The way such a cut-off is defined varies depending on the regulations in force in various different countries; however, for dipped beams there are two main types of standard.
A first very widespread standard is the European standard to which the light beam is delimited by a horizontal half-plane situated to the left of the horizontal axis of the headlight (for righthand drive), and by a half-plane situated to the right of the same axis, and inclined at a small upwards angle of 15.degree. from said axis.
For further details concerning this standard, reference should be made to the Official Journal of the European Community, number L 262, dated Sept. 27th, 1976, page 108.
A commonly used headlight capable of emitting a main beam and a dipped beam of the type specified above comprises a closure glass having elements for deflecting light by refraction, a parabolic reflector, and a lamp comprising two axially disposed filaments, with the rear filament being used for the main beam, and with the front filament which is provided with a masking cup being used for the dipped beam.
The focus of the reflector is situated between the two filaments so that light rays from the dipped beam as reflected from the rear portion of the reflector are initially converging rays.
Unfortunately, this convergence produces a very high concentration of light at the center of the glass together with considerable heating. In practice, if the glass is made of transparent plastic material it will inevitably become deformed.
This phenomenon is accentuated when the closure glass is at an increased distance from the lamp and the reflector, for design reasons.
Alternatively, in order to satisfy the other very widespread standard which is applicable in the United States of America and which is referred to as SAEJ 579C, it may be required that the dipped beam should lie below a cut-off limit defined by two horizontal half-planes which are at slightly different heights on either side of the forward axis.
Further, in order to obtain high light yield, the Assignees have proposed, in their French patent application published under the No. 2 583 139, a headlight which provides a dipped beam of this type and which has a reflector which is complex in shape and which co-operates with an axial filament and which is suitable for forming images of the filament below the cut-off, thereby making it possible to use smaller focal lengths and consequently to recover a very much greater quantity of light flux.

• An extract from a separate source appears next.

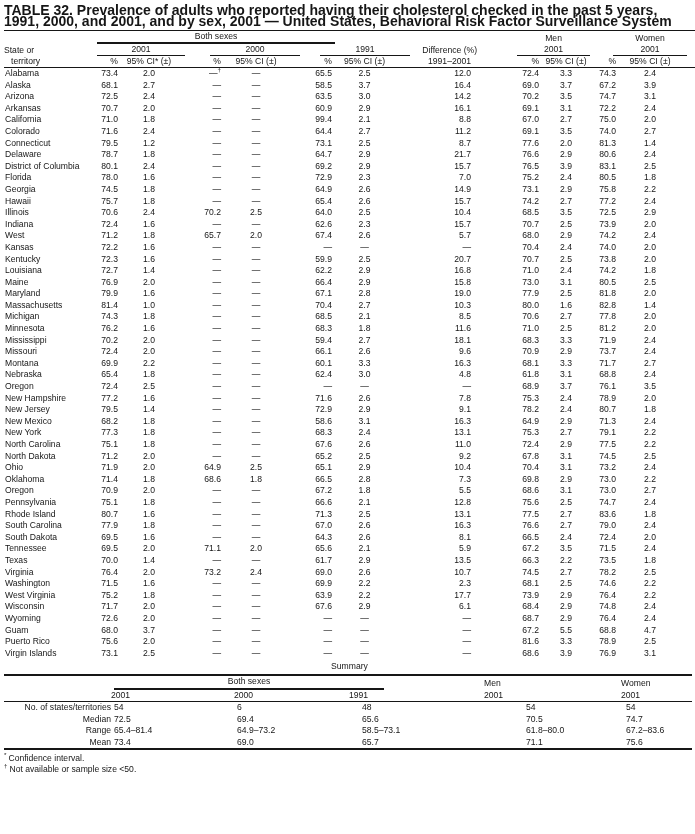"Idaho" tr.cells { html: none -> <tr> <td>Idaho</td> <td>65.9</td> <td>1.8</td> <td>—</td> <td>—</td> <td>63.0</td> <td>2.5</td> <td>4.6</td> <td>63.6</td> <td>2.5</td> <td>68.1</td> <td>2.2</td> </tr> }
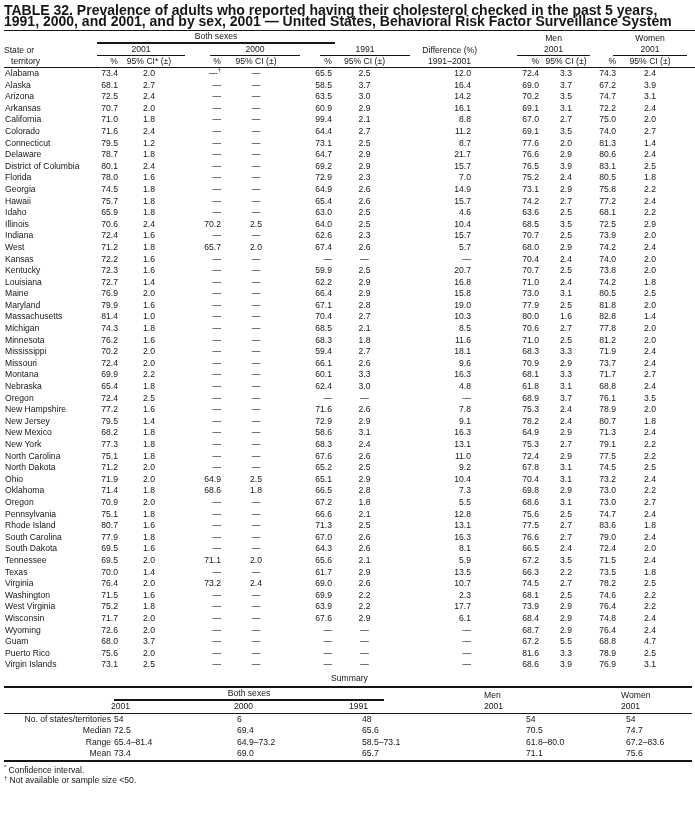"Vermont" tr.cells { html: none -> <tr> <td>Vermont</td> <td>75.6</td> <td>1.6</td> <td>—</td> <td>—</td> <td>67.9</td> <td>2.7</td> <td>11.3</td> <td>72.8</td> <td>2.4</td> <td>78.1</td> <td>2.0</td> </tr> }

Finally, French patent application No. 86/07 461 filed May 26, 1986 in the name of the present Assignees, describes a dipped beam headlight whose beam also has a cut-off of this type, with the concentration spot of said beam being offset to the right from the headlight axis by a novel definition of the reflecting surface, i.e. without requiring any corresponding tilting of the reflector and of the lamp.
However, in all of these headlights satisfying the American standard, there still remains the problem of the center of the glass becoming heated, and this is due to the fact that the rays reflected from the rear portion of the reflector converge on a point situated close to the glass.
Finally, mention should be made of foglights which are generally obtained using similar constructions to those used for American cut-off dipped beams, and which therefore generally suffer from the same drawbacks.
Thus, regardless of the type of cut-off beam that may be desired, and regardless of the practical techniques used to obtain it, prior art reflectors all tend to provide excessive light concentration in the center of the closure glass.
The prior art also includes the Assignees' French patent No. 2 528 537 which describes a European standard dipped beam headlight having a dipped filament provided with a masking cup, a reflector of the parabolic type with its focus in the vicinity of the filament, and a closure glass. In this prior patent, the rear portion of the reflector is modified in particular to avoid excessive light concentration in the center of the glass. More precisely, the rear portion is a paraboloid like the remainder of the reflector, but at least one of its parameters is different.
Although such a solution does indeed reduce heating in the center of the glass, it nevertheless suffers from the drawback whereby the surface of the reflector than has zero order or first order discontinuities which complicate the manufacture thereof and which give rise to optical defects in the resulting beam.
Another drawback of the headlight described in this prior patent is that it is exclusively limited to filaments associated with a masking cup. Using a reflector with a modified parabolic rear portion in conjunction with a filament that does not have a masking cup would have disastrous consequences on the formation of the cut-off.
The present invention thus seeks to mitigate these drawbacks of the prior art and to provide a headlight which is suitable for emitting a beam including a cut-off from a filament which may optionally be provided with a masking cup, and which does not suffer from any problem of excessive heating in the center of the glass, without degrading the light yield.
Another aim of the invention is to achieve this result with a reflector which does not have any discontinuities which are observable in zero order or in first order.
A further aim of the invention is to simultaneously provide a cut-off light beam which, in the absence of the closure glass, already has substantial sideways spread, thereby minimizing the sideways spreading that needs to be provided by the closure glass. As explained below, this feature makes it possible to use closure glasses at a very steep slope.
Finally, a subsidiary aim of the present invention is to provide a headlight in which determined zones of the glass have light rays passing therethrough corresponding to images of the filament whose sizes lie within respective given ranges, thereby enabling the glass to influence some of the properties of the beam independently from its other properties.